One such measure is the ministerial declaration of assets, introduced, over 20 years ago, one in a series of initiatives aimed at making Cabinet ministers and parliamentary secretaries ever more accountable and transparent. Yet, over the past few years, it has proved to be a complete farce, just like what candidates say they spend during the electoral campaign and the donations political parties receive.

Bottom line is that, each time an alarm bell goes off and nothing happens, those who abuse realise that the risk of getting caught gets lower and lower and the chances of getting away with it keep getting better.

As things stand, the Prime Minister has discretion on how to deal with breaches, which, it must be pointed out, would have been committed by one of his own, a person he himself would have selected. The reality of the past year is proof enough of this.

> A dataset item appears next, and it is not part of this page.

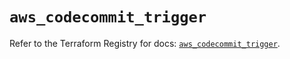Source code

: # `aws_codecommit_trigger`

Refer to the Terraform Registry for docs: [`aws_codecommit_trigger`](https://registry.terraform.io/providers/hashicorp/aws/6.14.0/docs/resources/codecommit_trigger).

Also, the list of assets needs to be updated. Immobile property, bonds and shares are mentioned but recent experience have been very revealing as to how resourceful one can be. Even the value of property needs to be clear and properly revised regularly.

There is no formal mechanism for the declarations to be audited. Could or should the National Audit Office do so as a matter of course, seek clarifications and demand modifications if deemed necessary?

There have been some howlers, from Austin Gatt forgetting his €700,000 account in a Swiss bank to Anton Refalo managing to repay a €830,000 loan with a joint annual income of €45,000. Ninu Zammit and (former Nationalist minister) Michael Falzon admitted to holding secret Swiss bank accounts – the former had $3.2 million – and John Dalli has been vociferously denying claims he has millions stashed away.

Of course, the whole point of the ministerial declaration is not voyeurism: it is meant to give a picture of one’s standard of living so that any sudden unexplainable changes would be noticed and, ideally, acted upon. That is why Prime Minister Joseph Muscat was ill-advised to brush off questions about spending €11,000 on a holiday.

The Opposition has made an end to corruption a cornerstone of its electoral campaign. Simon Busuttil may well live to regret his 2015 decision to ignore Zammit and Falzon’s Swiss accounts merely because they came before “his watch”.

Both leaders, and, indeed, all politicians, must practise what they preach. Fighting corruption should not be a slogan but a fact of life.

One can only hope the elections will mark the end of this slippery slope. The electorate deserves far more respect and a lot less patronising.